1.f. Use an appropriate SAS proc to evaluate the Multiple Imputation parameter estimates for tempmin, tempmax, and prcp.
Part 2
In order:
– Use an appropriate SAS PROC to impute missing values for MNAR variables DepDelay, ArrDelay, and Distance in HW3.BTS201505_&UID. (Do NOT rename HW3.BTS201505_&UID. Simply replace missing values without changing the name of HW3.BTS201505_&UID.)
– Create Lag1 variables for ArrDelay, Distance, and Cancelled
– Create variables ArrDelayLagInd and ArrDelayLagCum
– Create Lag2 variables from ArrDelay (ArrDelayLag2 and ArrDelayLag2Ind)
Generate standard OLS parameter estimates from the HW3.BTS201505_&UID. dataset for the following MODEL specification:
• DepDelay=Carrier CRSDepTime seqnum ArrDelayLagInd ArrDelayLag ArrDelayLagCum ArrDelayLag2 ArrDelayLag2Ind CancelledLag DistanceLag
Generate standard OLS parameter estimates from the HW3.BTS201505_&UID. dataset for the following MODEL specification BY CARRIER:
• Use an appropriate PROC option to output the parameter estimates for each BY GROUP to a SAS dataset
• The dataset with parameter estimates will be created with each BY model in a separate row.
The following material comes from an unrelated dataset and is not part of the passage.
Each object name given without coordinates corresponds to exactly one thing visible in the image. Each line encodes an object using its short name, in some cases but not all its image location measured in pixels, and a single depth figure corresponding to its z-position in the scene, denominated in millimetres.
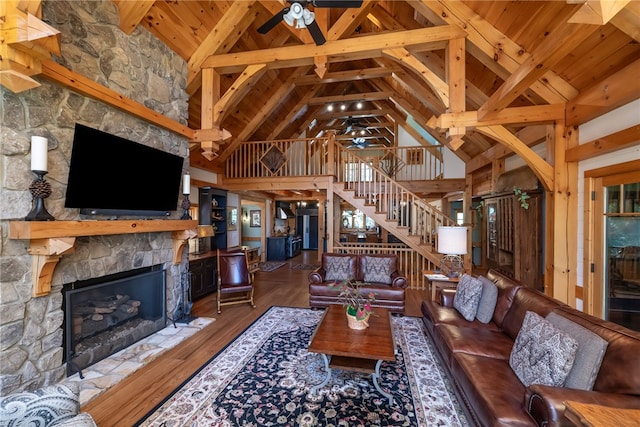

• TRANSPOSE that table so that each model appears in a column.
• In the TRANSPOSEd table create new variables that compare the percent difference in parameter estimates for each Carrier against the parameter estimates for the “AA” BY group
Part 3
Using BY group DATA step logic (hint: first. and last.) create a new data set named HW3.BTS201505_&UID._DEL15S that contains one summary observation for every CARRIER/TAILNUM/FLIGHTDATE combination in HW3.BTS201505_&UID.
Each observation should include a new variable DELAYCOUNT that counts the number of times each airplane has a Departure Delay greater than 15 minutes on any given day that airplane flies.
Each record should also contain the following variables:
• SeqNum: max SeqNum for a CARRIER/TAILNUM/FLIGHTDATE combination (hint: use the DATA step BY group processing to find this value)
• LnSeqNUM: natural log of the max SeqNum
• MaxCRSDepTime: max CRSDepTime:
• DistanceCum: cumulative Distance flown by the aircraft across all flights during a given day
• CancelledCount: Count of Cancelled=1 flights for each CARRIER/TAILNUM/FLIGHTDATE combination
Fit a Poisson regression model for the following model specification:
• DelayCount= Carrier MaxCRSDepTime DistanceCum CancelledCount
• Specify the natural log of SeqNum as the offset
Estimate the same model BY CARRIER for the following model specification:
• DelayCount= MaxCRSDepTime DistanceCum CancelledCount
• Specify LnSeqNum as the OFFSET
Part 5
Select one of the Easter Egg problems (located in a separate Blackboard content folder) and complete per the instructions specific to the question you choose.